Auch bei der Steuer gibt es immer noch Nachholbedarf. Zwar hat die griechische Regierung angekündigt, künftig auch Superreiche und Reeder stärker beziehungsweise überhaupt zu besteuern. Kritikos fordert außerdem eine bessere Prüfung der Selbstständigen, die die Pflichtabgaben immer wieder umgehen. Viel erreichen könnte die Regierung womöglich sogar mit einer Steuererleichterung, meint der Experte. "Die Frage ist, ob man nicht sogar mehr erreichen könnte, wenn man die Steuer erniedrigt, dafür aber mehr Menschen einzahlen, indem man die Bemessungsgrundlage verbreitert und das Eintreiben der Steuern verbessert." Denn unter den gegebenen Umständen sei es für Unternehmen wenig attraktiv, zu expandieren. Unternehmensgründungen gebe es kaum. Zudem fließt kaum Geld in Forschung und für Innovationen - nur 0,6 Prozent der öffentlichen Ausgaben fließen in diesen Bereich.
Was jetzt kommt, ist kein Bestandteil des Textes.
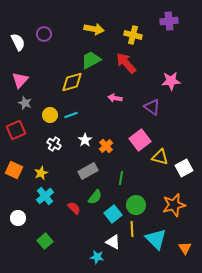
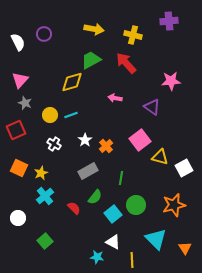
orange square: moved 5 px right, 2 px up
yellow line: moved 31 px down
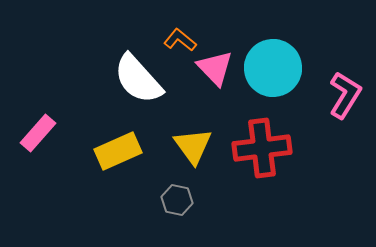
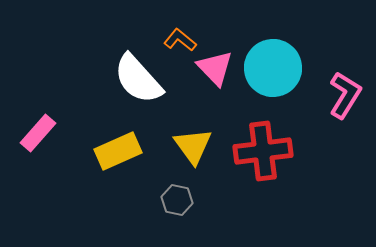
red cross: moved 1 px right, 3 px down
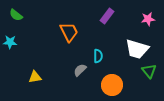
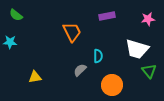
purple rectangle: rotated 42 degrees clockwise
orange trapezoid: moved 3 px right
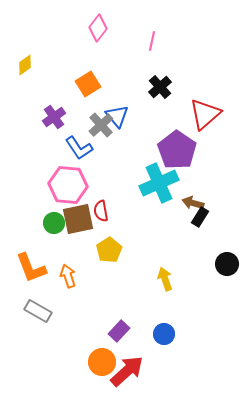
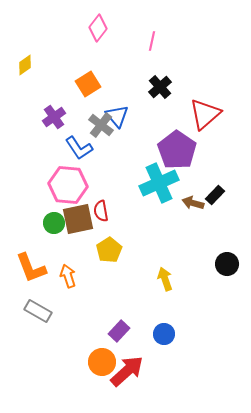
gray cross: rotated 10 degrees counterclockwise
black rectangle: moved 15 px right, 22 px up; rotated 12 degrees clockwise
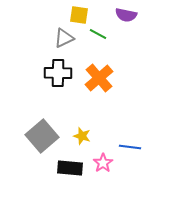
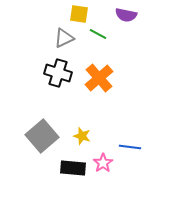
yellow square: moved 1 px up
black cross: rotated 16 degrees clockwise
black rectangle: moved 3 px right
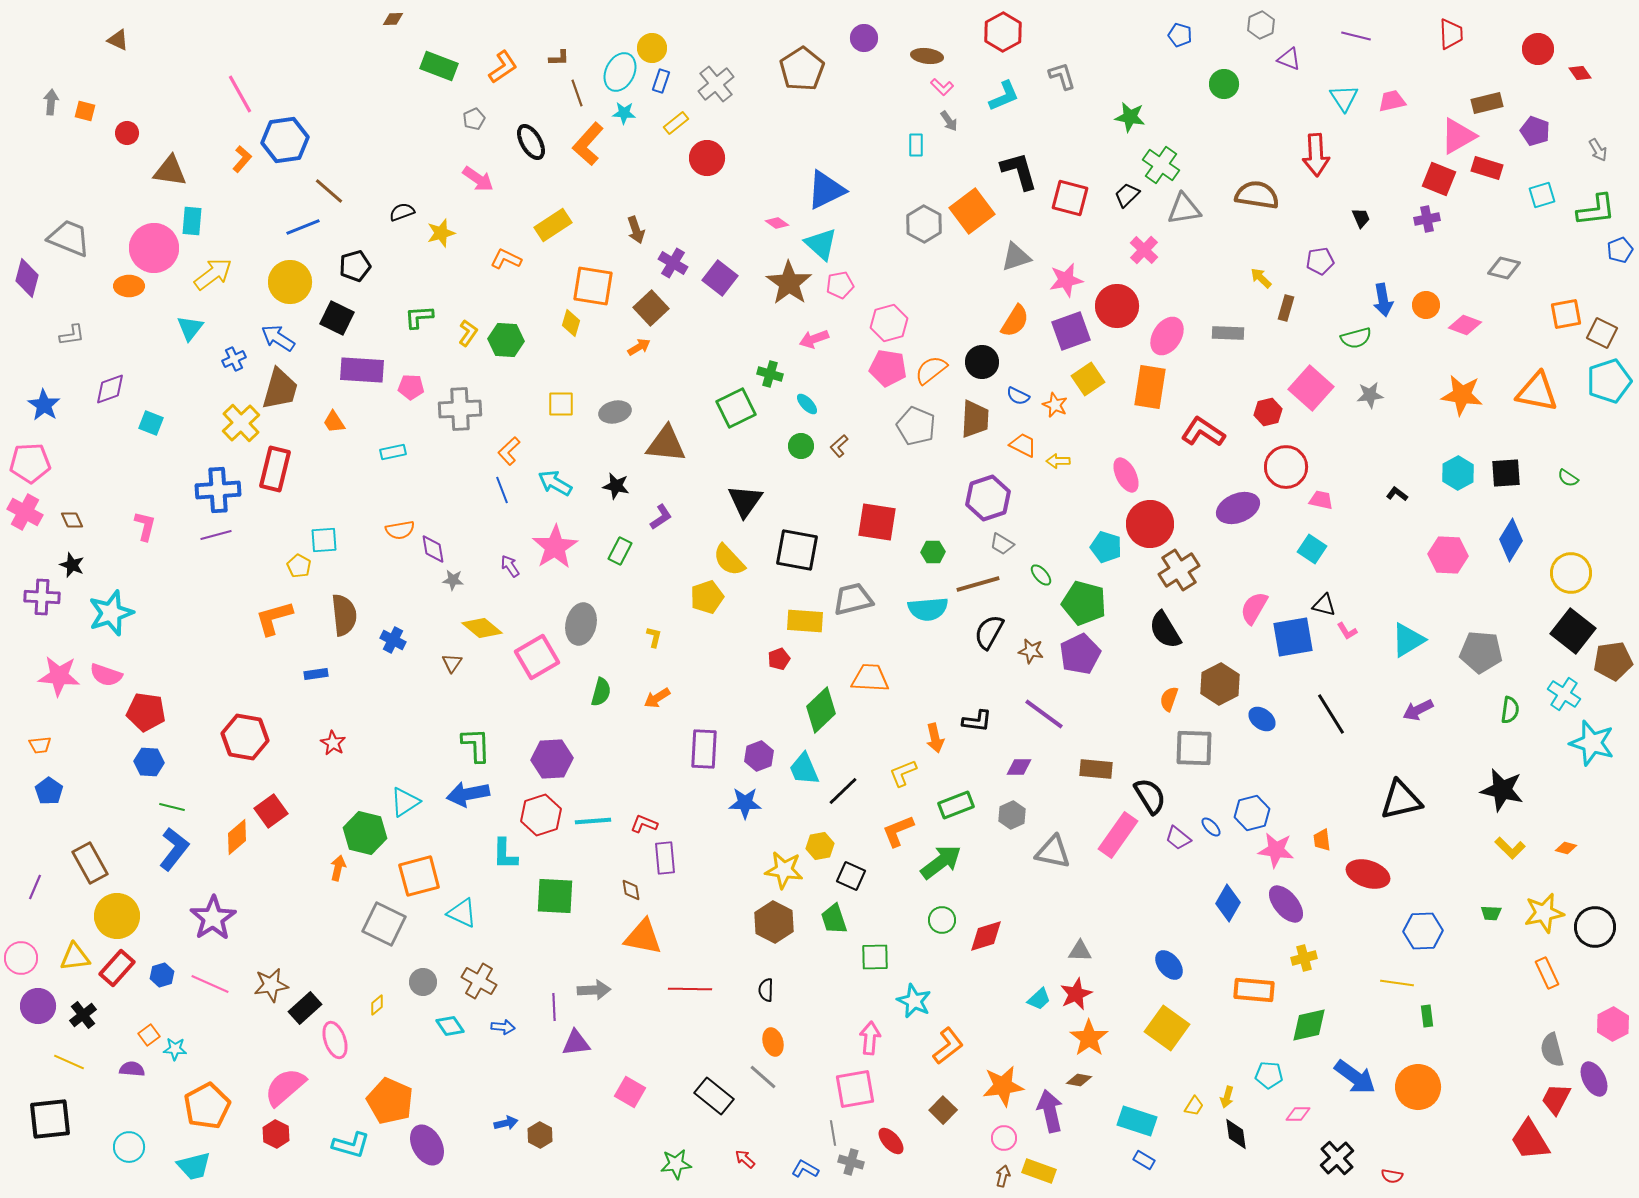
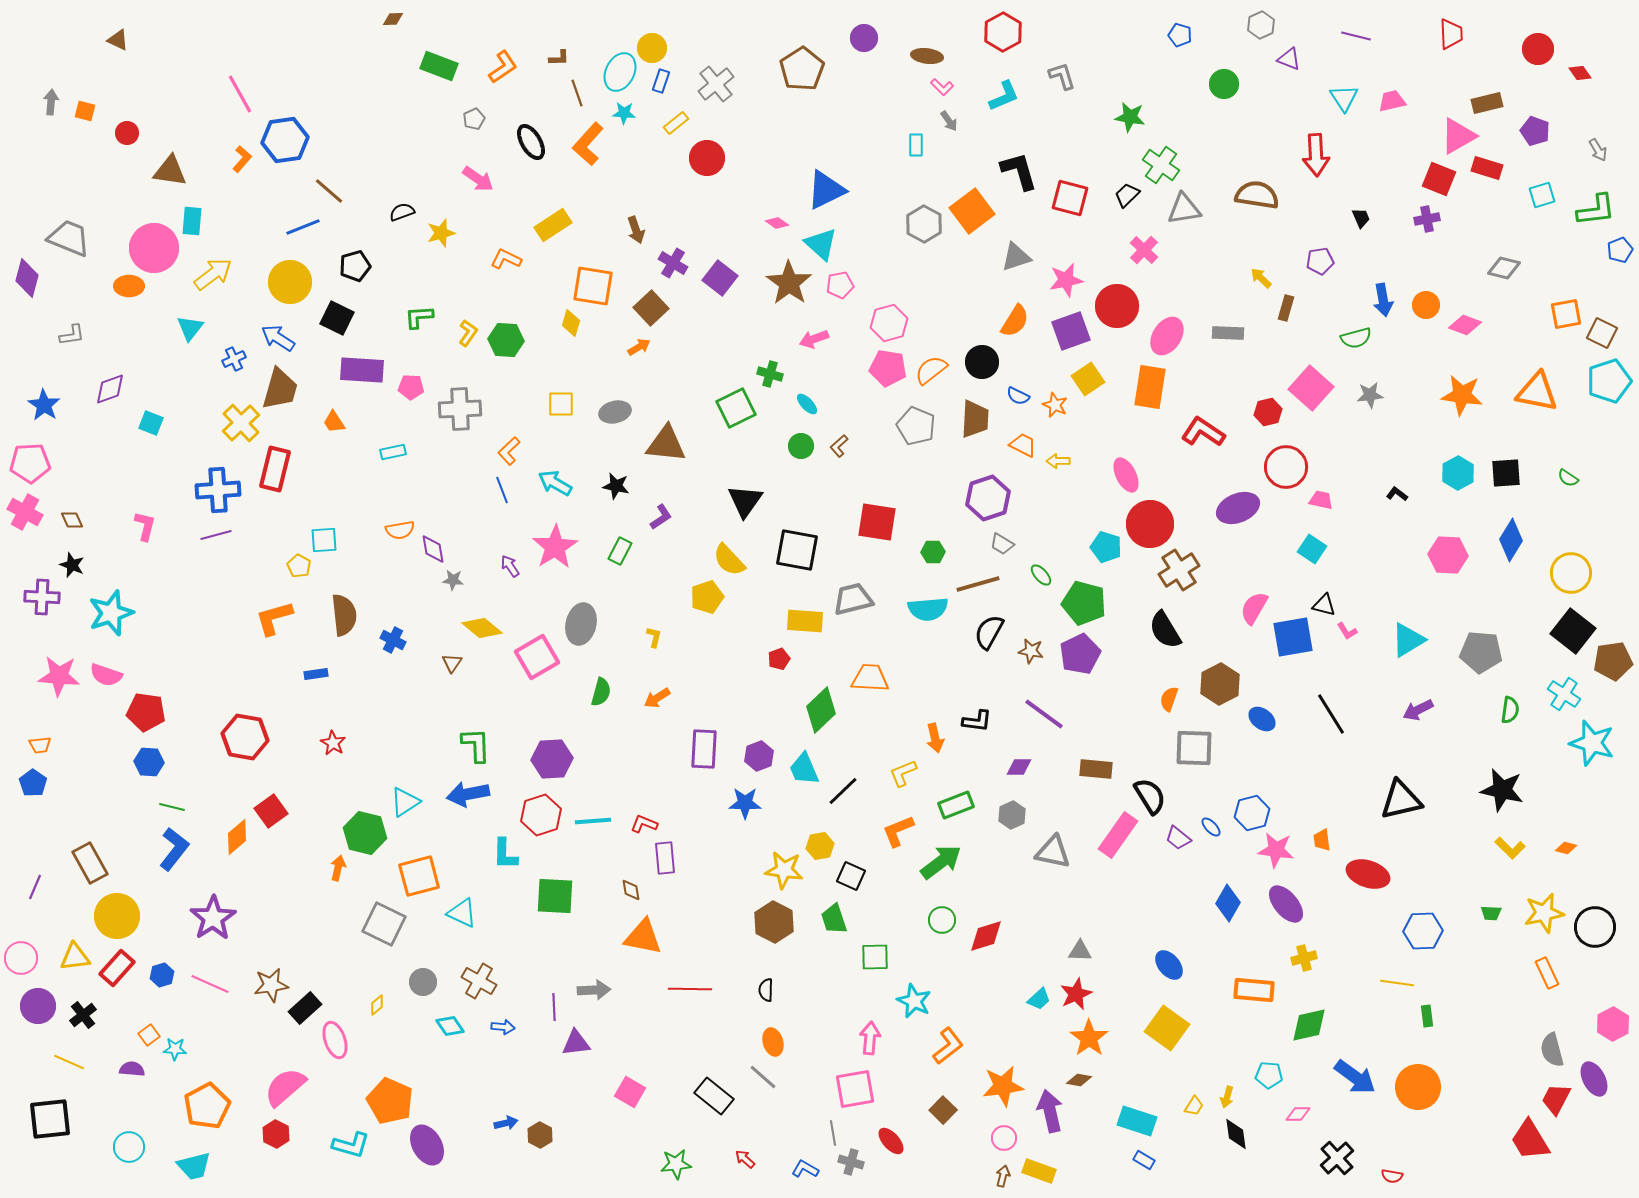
blue pentagon at (49, 791): moved 16 px left, 8 px up
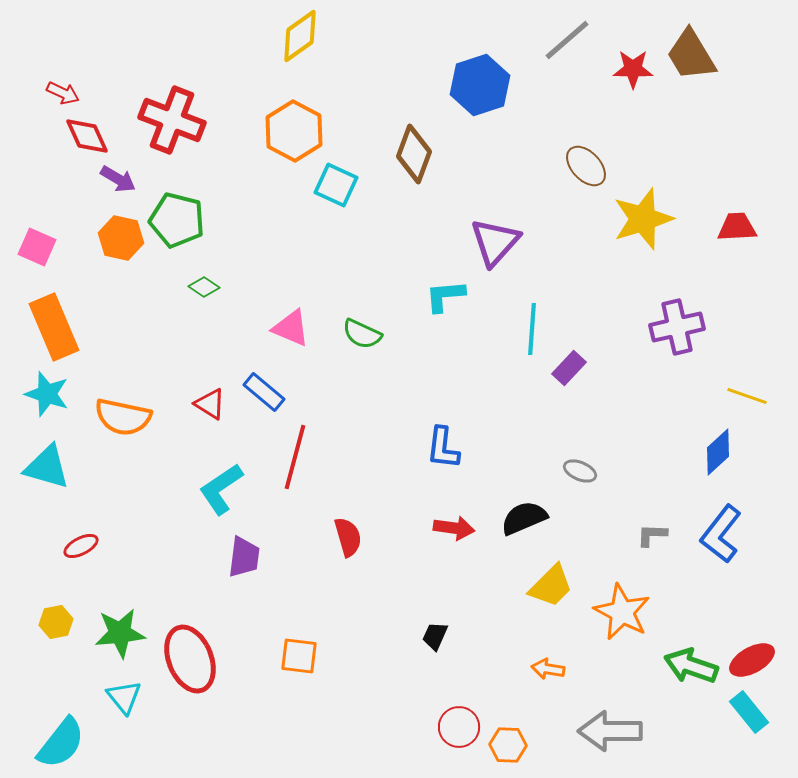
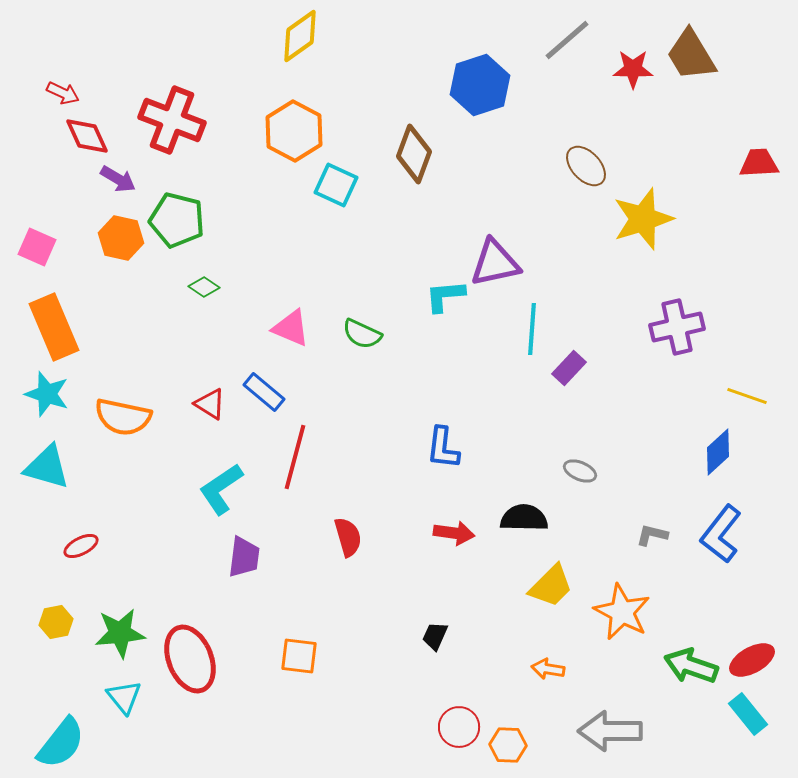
red trapezoid at (737, 227): moved 22 px right, 64 px up
purple triangle at (495, 242): moved 21 px down; rotated 36 degrees clockwise
black semicircle at (524, 518): rotated 24 degrees clockwise
red arrow at (454, 528): moved 5 px down
gray L-shape at (652, 535): rotated 12 degrees clockwise
cyan rectangle at (749, 712): moved 1 px left, 2 px down
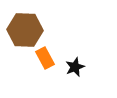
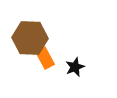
brown hexagon: moved 5 px right, 8 px down
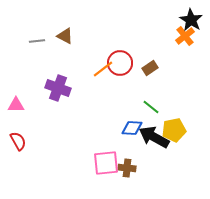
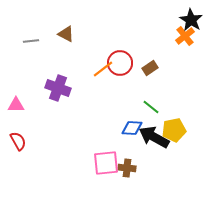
brown triangle: moved 1 px right, 2 px up
gray line: moved 6 px left
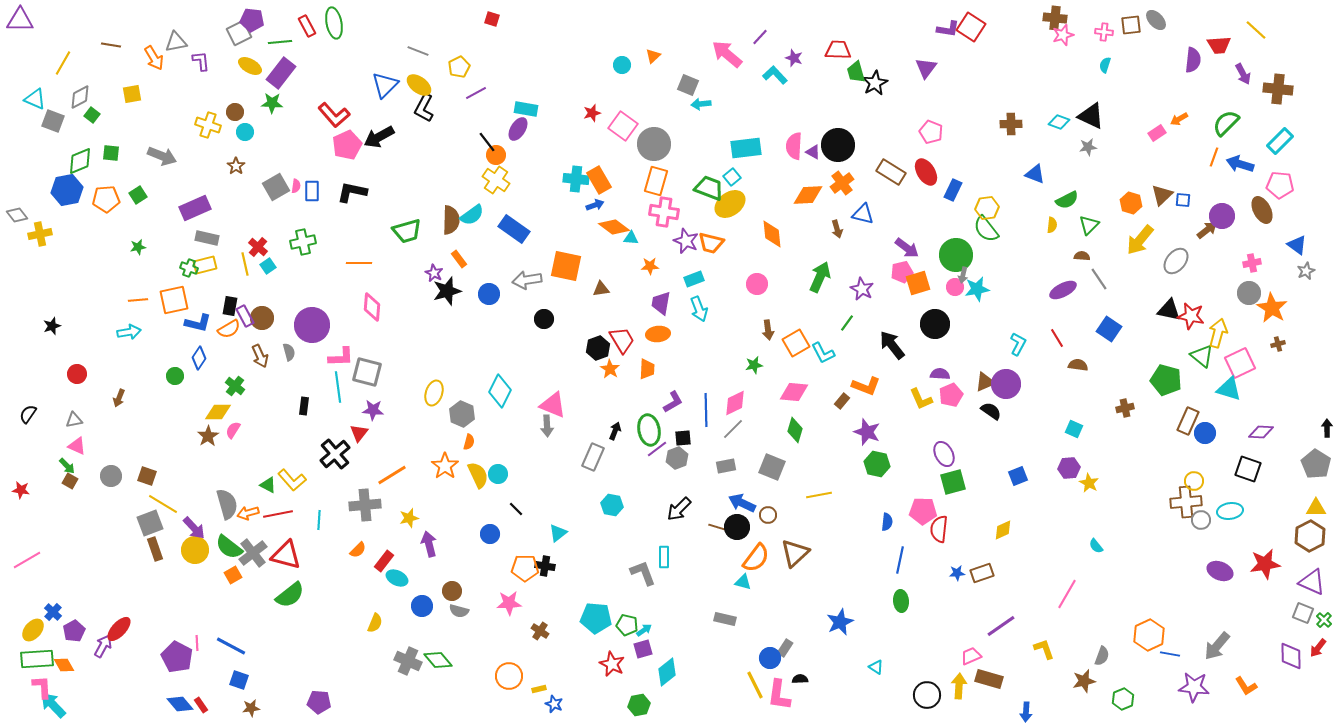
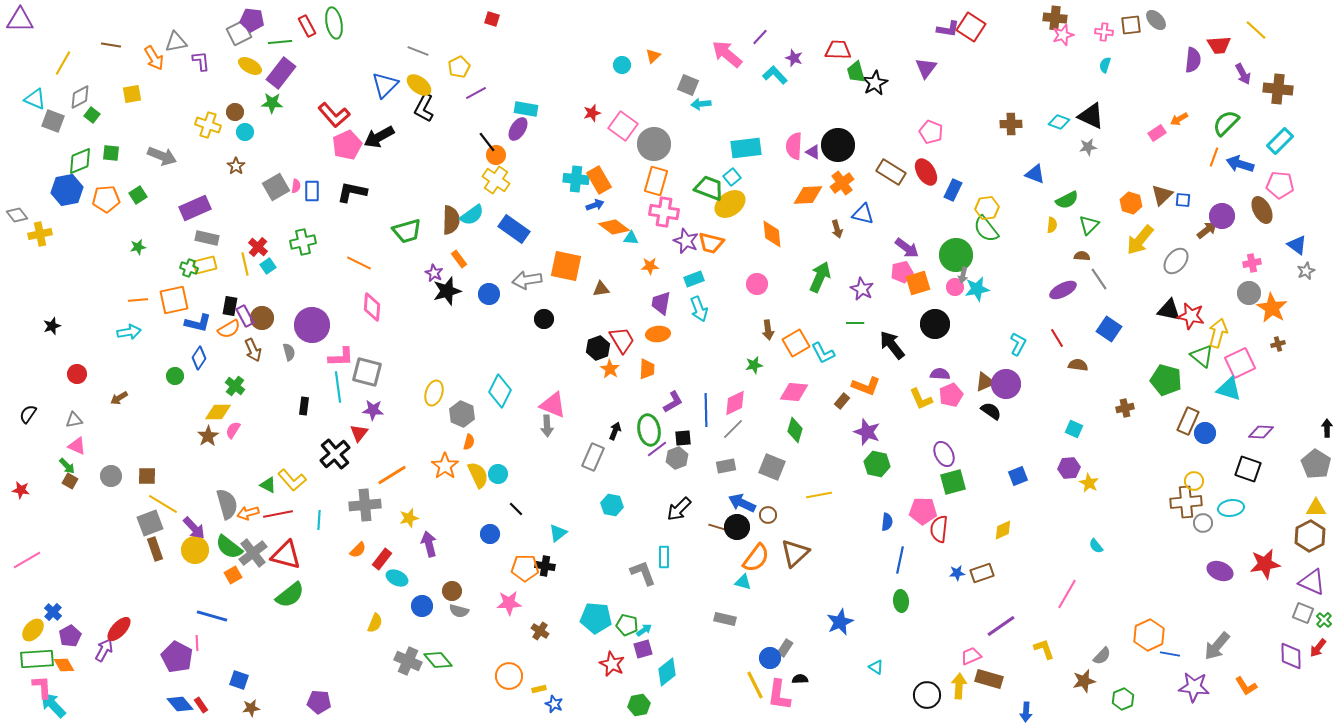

Auch deshalb lehnt Kritikos pauschale Sparmaßnahmen ab. "Das Wichtigste, was Griechenland tun muss, ist nicht, weitere Einsparungsmöglichkeiten zu suchen, sondern Reformen umzusetzen, die die Privatwirtschaft fördern." Solange sich das nicht ändere, fürchtet der Wirtschaftsprofessor, "wird man das Land in die nächste Rezession 'hineinsparen'."